_DATASET EXCERPTS:_
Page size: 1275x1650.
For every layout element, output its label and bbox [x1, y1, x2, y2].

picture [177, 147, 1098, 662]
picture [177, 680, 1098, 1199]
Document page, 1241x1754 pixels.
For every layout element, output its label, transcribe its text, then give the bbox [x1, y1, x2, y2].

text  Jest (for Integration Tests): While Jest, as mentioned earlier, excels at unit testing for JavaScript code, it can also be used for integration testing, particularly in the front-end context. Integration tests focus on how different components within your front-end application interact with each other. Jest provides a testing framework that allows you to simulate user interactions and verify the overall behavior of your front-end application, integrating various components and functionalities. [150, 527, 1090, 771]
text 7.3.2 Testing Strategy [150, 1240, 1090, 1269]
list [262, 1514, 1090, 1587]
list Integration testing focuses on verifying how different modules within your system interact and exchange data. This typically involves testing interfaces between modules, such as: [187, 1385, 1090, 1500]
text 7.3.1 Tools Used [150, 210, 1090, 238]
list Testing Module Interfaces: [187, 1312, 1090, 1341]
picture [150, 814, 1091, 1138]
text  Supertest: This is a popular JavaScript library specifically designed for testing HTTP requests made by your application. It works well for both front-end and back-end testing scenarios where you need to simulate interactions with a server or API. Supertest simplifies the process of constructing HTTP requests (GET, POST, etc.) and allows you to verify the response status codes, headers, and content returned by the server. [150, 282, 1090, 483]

---

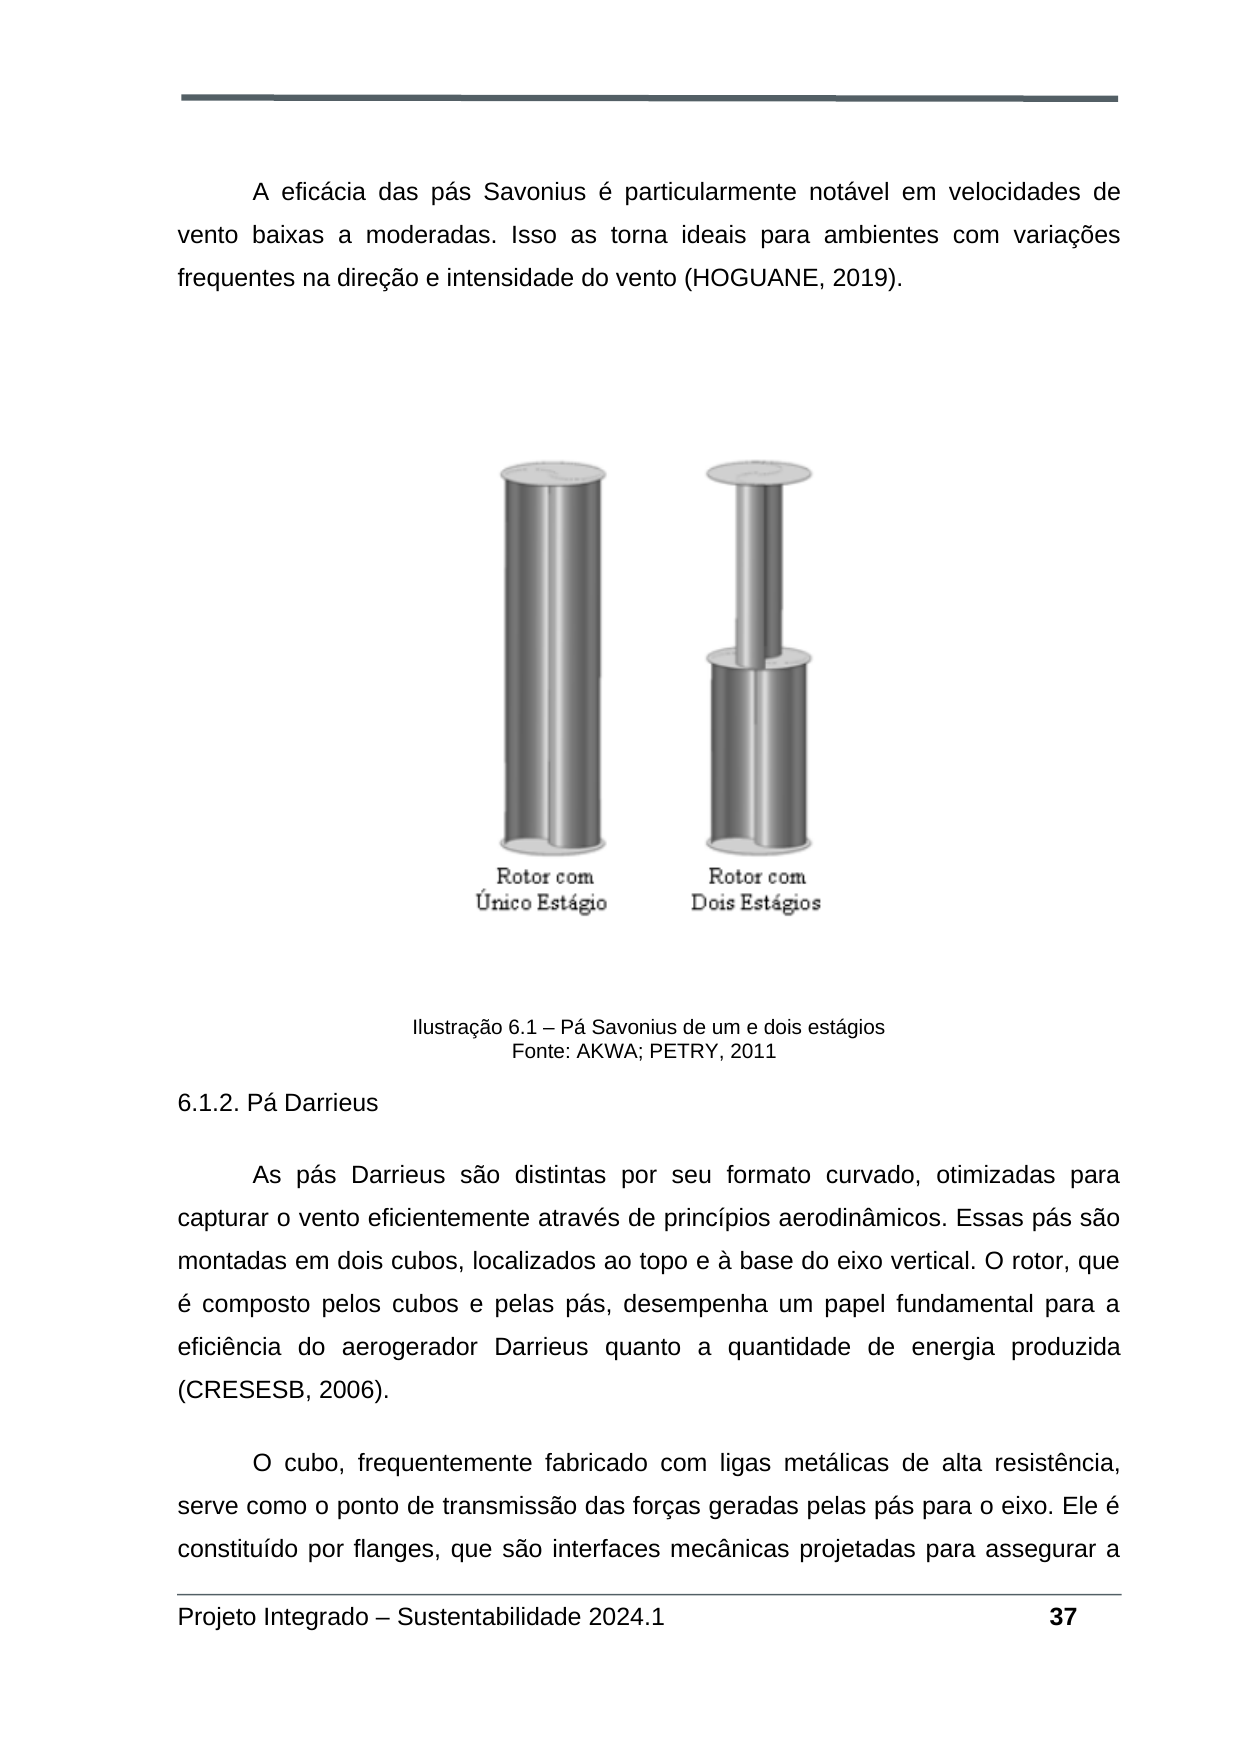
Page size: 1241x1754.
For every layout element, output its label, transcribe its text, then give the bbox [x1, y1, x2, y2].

_WHAT IS NEEDED:_ Search the listing above for the word "size", and copy every line that has it.

_ANSWER SECTION:_
Page size: 1275x1650.
Page size: 1241x1754.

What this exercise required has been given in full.